Brad Pitt stars in Andrew Dominik's "Killing Them Softly"Andrew Dominik’s “Killing Them Softly” is a gangster film that presents the world of the Mob as a microcosm of the 2008 economic collapse that sent the United States into a tailspin. Its characters inhabit an underworld that resembles the mainstream in that there’s an economy, laws to regulate it, and men to enforce the rules. As the story’s players consider their options in the face of their industry’s own economic downturn, speeches from the likes of George W. Bush and Barack Obama play on the TVs and radios in the background, describing the similar conditions experienced by the country.
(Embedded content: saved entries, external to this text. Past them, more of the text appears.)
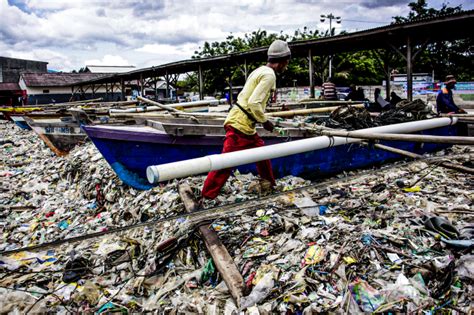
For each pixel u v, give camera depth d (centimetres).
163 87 4519
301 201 450
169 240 386
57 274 383
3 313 311
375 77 3769
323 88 1435
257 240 384
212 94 4078
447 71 3772
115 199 615
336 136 491
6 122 2430
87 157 814
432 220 369
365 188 521
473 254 315
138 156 587
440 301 271
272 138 616
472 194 486
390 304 269
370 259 323
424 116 786
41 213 648
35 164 1050
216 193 460
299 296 289
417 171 596
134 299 337
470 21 1066
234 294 303
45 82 4303
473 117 797
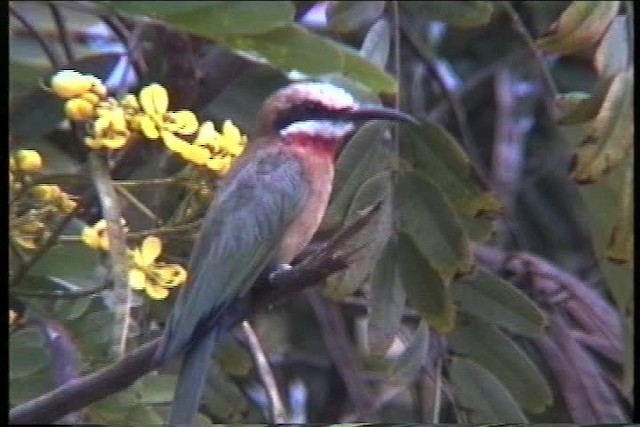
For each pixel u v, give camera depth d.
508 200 6.77
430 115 6.32
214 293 4.07
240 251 4.13
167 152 4.29
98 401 4.01
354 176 4.42
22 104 4.82
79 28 5.30
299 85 4.51
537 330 4.66
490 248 6.14
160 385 4.21
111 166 4.10
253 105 5.10
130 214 4.11
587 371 5.74
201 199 4.14
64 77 3.95
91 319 4.03
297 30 4.35
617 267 4.86
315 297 5.64
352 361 5.64
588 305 6.07
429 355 4.76
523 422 4.64
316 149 4.41
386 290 4.37
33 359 4.04
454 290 4.68
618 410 5.68
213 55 5.06
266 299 4.18
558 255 6.91
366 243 4.30
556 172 7.00
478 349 4.68
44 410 3.95
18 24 5.23
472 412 4.69
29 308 4.05
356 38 5.48
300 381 5.96
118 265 3.89
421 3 5.35
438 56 7.00
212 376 4.79
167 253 4.12
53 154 4.77
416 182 4.44
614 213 4.75
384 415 5.34
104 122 3.93
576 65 6.43
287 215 4.23
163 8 4.20
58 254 4.04
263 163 4.27
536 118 7.05
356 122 4.50
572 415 5.68
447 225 4.40
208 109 5.06
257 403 5.12
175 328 3.97
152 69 4.98
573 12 4.36
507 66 6.91
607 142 4.28
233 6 4.21
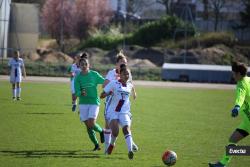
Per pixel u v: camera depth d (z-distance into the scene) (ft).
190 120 193.57
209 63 573.33
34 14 599.98
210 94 340.59
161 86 404.36
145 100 277.03
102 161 111.65
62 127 160.66
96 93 123.75
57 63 498.28
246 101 101.09
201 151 127.65
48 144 130.41
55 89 328.70
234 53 613.11
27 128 156.76
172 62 576.20
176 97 305.32
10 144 128.98
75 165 106.83
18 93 248.73
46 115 190.60
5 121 171.12
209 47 636.07
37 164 106.73
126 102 111.75
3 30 552.82
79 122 173.47
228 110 237.86
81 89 122.31
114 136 113.50
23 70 249.75
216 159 117.60
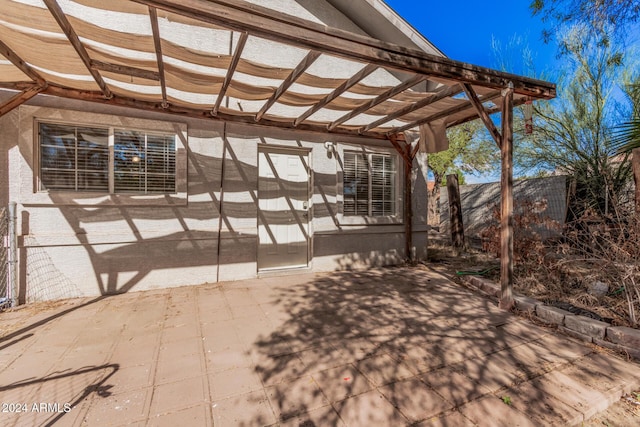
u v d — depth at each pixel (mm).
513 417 1853
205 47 4539
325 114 5375
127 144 4273
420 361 2486
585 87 7320
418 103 4121
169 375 2277
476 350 2674
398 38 5812
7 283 3627
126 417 1840
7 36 2541
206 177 4688
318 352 2631
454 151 11875
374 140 6137
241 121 4684
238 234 4914
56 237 3865
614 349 2674
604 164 6773
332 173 5734
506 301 3672
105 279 4125
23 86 3432
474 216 11141
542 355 2596
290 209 5527
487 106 5195
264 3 4977
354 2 5391
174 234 4477
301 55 5227
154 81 3553
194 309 3631
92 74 3086
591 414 1928
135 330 3049
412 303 3904
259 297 4094
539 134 8062
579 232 4102
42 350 2629
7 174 3686
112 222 4156
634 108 6188
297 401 1993
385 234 6266
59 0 3760
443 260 6773
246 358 2527
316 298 4074
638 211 3371
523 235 5133
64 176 3977
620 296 3582
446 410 1913
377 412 1893
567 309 3338
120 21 4070
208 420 1822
It’s this connection to real issues that ensures “Killing Me Softly” proves to be more than the usual violent gangster pic, although divorced from thematic context it’s still a superlative genre piece. Doubtlessly, crime’s primary motivation is money, and though this isn’t the first work to equate the Mob with legitimate business, it is one of the most interesting, stylish films to do so.

Brad Pitt stars as Jackie Cogan, a Mob hitman who, like the song and the movie’s title say, likes to kill his targets softly, gunning them down quickly to avoid “embarrassing” crying and pleading. Here, as in Dominick’s previous film “The Assassination of Jesse James by the Coward Robert Ford,” Pitt’s a vicious gunman, an intimidating physical presence who exudes a familiarity with death. Pitt plays Cogan as cool and pragmatic, a respected professional who treats his work with a distinct lack of sentimentality. At one point, Cogan tells his hesitant handler (Richard Jenkins) that a man innocent of a violation needs to be killed. It’s in the interest of consumer confidence, Cogan explains matter-of-factly, like a corporate specialist suggesting workforce cuts (in a way, he is literally doing just this).

Cogan is brought in after the robbery of a poker game run by Markie (Ray Liotta), a well-liked but disreputable gangster who has previously robbed his own operation. Suspicion instantly falls on Markie, but Cogan quickly discovers the real culprits, Frankie (Scoot McNairy) and Russell (Ben Mendelsohn), a pair of bottom-feeding buffoons smart enough to know they’re in danger but too stupid to realize how much.

Filmed in New Orleans but with no diegetic confirmation of the location, Dominik keeps the setting especially small, even as the voices of Bush and Obama serve to remind the audience of the world outside. The characters are all criminals, their universe consisting of bars, hotel rooms, car seats and filthy apartments. These men live with an acceptance of their lot, even if such acceptance means discomfort.

Dominik takes the story of a poker game robbery’s deadly consequences and suffuses it with the pessimism engendered by collapse. Implicit throughout the proceedings is the suggestion that American capitalism, driven by profits, sees the fates of those on the bottom subject to the whims of those on the top.

“Killing Them Softly” runs primarily on conversation, with most scenes dedicated to the characters discussing their next course of action. The dialogue is of the hard-boiled variety, but also centered on details of the Mob business. These men don’t have morals or a code, just rules and profits, and we learn about their characters through the way they handle criminality.

There’s an exception in the form of Mickey (James Gandolfini), a hitman flown in to assist Cogan. He’s a pathetic figure, an alcoholic collapsing under the strain of his profession. Certain critics have argued that Gandolfini’s scenes have little connection to the main plot (indeed, once one sifts through the dialogue, the thread is pretty short and simple), but through him, we get a glimpse of the ravages of excess, the toll a life of criminality and aggressive consumption can wreak on one without Cogan’s discipline.

The scenes of violence are quick and brutal, with one killing rendered in slow motion that transmutes gunfire and bullet wounds into a gorgeous moment of reckoning. Greig Fraser’s cinematography makes the slums that these criminals inhabit into something both lush and appropriately oppressive, managing the trick of imbuing a dialogue-driven film with tension and urgency.

Merging a crime thriller with an allegory for the recession and a critique of capitalism is a somewhat ambitious move on Dominik’s part, as he adapted the screenplay from the 1974 George V. Higgins novel “Cogan’s Trade.” Applying the recession allegory to an old story is a risk that pays off, although its sledgehammer subtlety has proven off-putting to many viewers. It’s an imperfect synthesis that’s not airtight (attempting to match each character to clear symbolism is a losing game), but it nonetheless supplies a provocative framework. Unfailingly cynical and unencumbered by the hollow optimism of its featured politicians’ rhetoric, “Killing Them Softly” is, for all intents and purposes, one of the first major films about America’s decline.